The baby pics were fine: harmless and thoroughly appropriate. The recent shots, though…well, I don’t have too many of ’em, honestly. I don’t know why. Here’s the ones I chose to send:

Sad but true: this is the most up-to-date shot I’ve got. It’s kinda cute in it’s own way. Message I’m trying to convey: Your son’s goofy and fun-loving and has a good sense of humor. He may be a little “off,” but in a lovable sorta way.

Of course, I had to include a shot of Jonno, so why not send one of my favorites? Even though he’s doing his usual doe-glancing-up-from-the-meadow pose, it’s charming. Message I’m trying to convey: Your son’s boyfriend’s a hottie.

This shows just how limited my selection was. It’s one of the few recent photos in which you can see more than my nose. Of course, this was the pic over which I hemmed and hawed the most: do I really want my mother to know I smoke, even if I’m only a social smoker?

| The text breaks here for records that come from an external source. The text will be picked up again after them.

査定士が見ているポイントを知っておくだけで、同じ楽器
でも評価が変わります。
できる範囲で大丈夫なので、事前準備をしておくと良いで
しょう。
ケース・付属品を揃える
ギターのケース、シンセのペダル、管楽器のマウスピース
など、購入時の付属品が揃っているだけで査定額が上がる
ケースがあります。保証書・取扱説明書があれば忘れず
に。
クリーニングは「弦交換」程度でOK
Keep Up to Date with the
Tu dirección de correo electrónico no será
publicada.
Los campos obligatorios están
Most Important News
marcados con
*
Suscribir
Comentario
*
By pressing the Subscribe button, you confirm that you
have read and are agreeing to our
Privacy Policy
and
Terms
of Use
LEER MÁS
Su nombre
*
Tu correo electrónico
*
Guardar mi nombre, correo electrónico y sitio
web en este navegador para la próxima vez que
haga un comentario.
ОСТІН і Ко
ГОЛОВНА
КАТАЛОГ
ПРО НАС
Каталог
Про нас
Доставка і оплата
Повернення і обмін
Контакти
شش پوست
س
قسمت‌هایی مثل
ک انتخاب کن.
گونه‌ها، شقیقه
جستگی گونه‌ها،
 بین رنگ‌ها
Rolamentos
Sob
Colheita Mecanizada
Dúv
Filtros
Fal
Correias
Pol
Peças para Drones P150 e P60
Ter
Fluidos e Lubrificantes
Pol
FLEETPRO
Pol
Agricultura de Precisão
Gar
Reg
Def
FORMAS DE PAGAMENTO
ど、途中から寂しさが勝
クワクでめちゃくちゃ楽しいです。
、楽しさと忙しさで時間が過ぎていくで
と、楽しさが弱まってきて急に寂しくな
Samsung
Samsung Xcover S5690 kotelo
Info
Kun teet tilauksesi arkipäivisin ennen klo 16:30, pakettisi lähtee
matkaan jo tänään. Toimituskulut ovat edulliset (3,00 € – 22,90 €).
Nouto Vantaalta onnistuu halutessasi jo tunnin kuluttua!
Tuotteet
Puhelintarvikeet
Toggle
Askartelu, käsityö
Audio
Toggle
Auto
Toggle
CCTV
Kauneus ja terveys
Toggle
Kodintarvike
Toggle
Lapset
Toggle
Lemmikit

Unconsciously, I started making some assumptions about her, like, if she gave me up for adoption then she must have been having pre-marital sex, which was a little trashy back then, so she might very well have been a smoker, too, which was also pretty trashy for women. (Ask a sorority girl sometime about the many dos and don’ts of smoking, including rules about sitting down and having a roof over your head at all times. Or just read Florence King.) Message I’m trying to convey: you’re son’s got plenty of vices, which means he’s not going to hold any of yours against you.